24 minutos en el día a día de un 'sin techo'

24 minutos en el día a día de un 'sin techo'

'Ephimera', que se representará mañana en el Contenedor, convierte en danza la vida de las personas que viven en la calle

CLAUDIA SAN MARTÍN

Los insectos efímeras son conocidos por su corta vida, que finaliza tras pasar las 24 horas. Éste, por muy alejado que parezca, es el sentido que la coreógrafa y bailarina malagueña Paloma Hurtado quiere darle a su nueva obra, 'Ephimera'. La representación, programada en el Día Mundial de las Personas Sin Hogar, se compone de alrededor de 24 minutos para mostrar mediante la danza la vida de aquellos que viven en la calle, aunque no de manera cronológica; un corto paseo por esta realidad que viven 40.000 personas en España. «La idea surge a raíz de una experiencia con una señora sin hogar. Me hizo remover toda la cuestión y la reflexión, y a partir de ahí decidí trabajarlo», comenta Hurtado.

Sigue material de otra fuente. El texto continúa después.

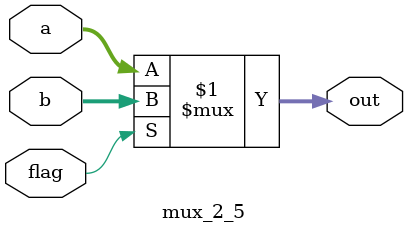
<source format=v>
`timescale 1ns / 1ps


module mux_2_5(
    input flag,
    input [4:0] a,
    input [4:0] b,
    output [4:0] out
    );
    assign out = flag?b:a;
endmodule

</source>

Además, la idea principal de la que parte esta malagueña afincada en Tenerife es que «la danza en sí misma» es efímera, como un concepto artístico que sólo dura un momento y que nunca vuelve a repetirse de la misma forma o con las mismas condiciones. «Después de la obra también hay una artista que dibuja en directo todo lo que ha sucedido. Lo improvisa», una muestra que luego permanece en el lugar donde se interpreta, en este caso en el Contenedor Cultural mañana a las 20.30 horas (precio de la entrada, 3 euros).

La representación, pensada especialmente para exteriores, va cobrando fuerza a medida que transcurre el tiempo. Los movimientos se vuelven más complejos y profundos, íntimos, enérgicos e incluso hasta agónicos. «Me meto mucho en el papel, en la idea de esa persona. Es dual porque hay una parte de mí como 'yo' bailarina y otra de mi visión de aquellos que viven en la calle. Es un poco duro, pero me parece necesario», afirma.

La representación hará un recorrido por la realidad de estas personas en el Contenedor Cultural a las 20.30 horas

'Ephimera' lleva rodando desde finales de abril, y se ha representado en Tenerife y en Barcelona, un espectáculo que incluye al público y los hace partícipes del sentimiento de la danza. «En la obra se verán ellos mismos o su manera de ver y percibir el mundo». Cuando se consumen esos 24 minutos, Hurtado no quiere perder la ocasión de conocer la opinión de los espectadores: «Al terminar, hago una pequeña charla o coloquio en laque van a poder preguntar todo sobre la creación, la danza contemporánea o los procesos».

En este sentido, en ocasiones la danza contemporánea puede parecer desvinculada del sentimiento del espectador: «Se puede pensar que nos alejamos de la gente y hay algunos que opinan que es rara y no se entiende, así que creo que tenemos una labor de responsabilidad con las personas por la creación». Se trata, en definitiva, de un acto de comunicación que rebaja su complejidad a medida que la coreografía se vuelve accesible, comprensible, una posibilidad que, como comenta su protagonista, «sólo tiene el arte». «Ir más allá de la pura estética, no sólo el uso del cuerpo para moverse en sí, sino todo lo que hay detrás, lo que contiene», apunta.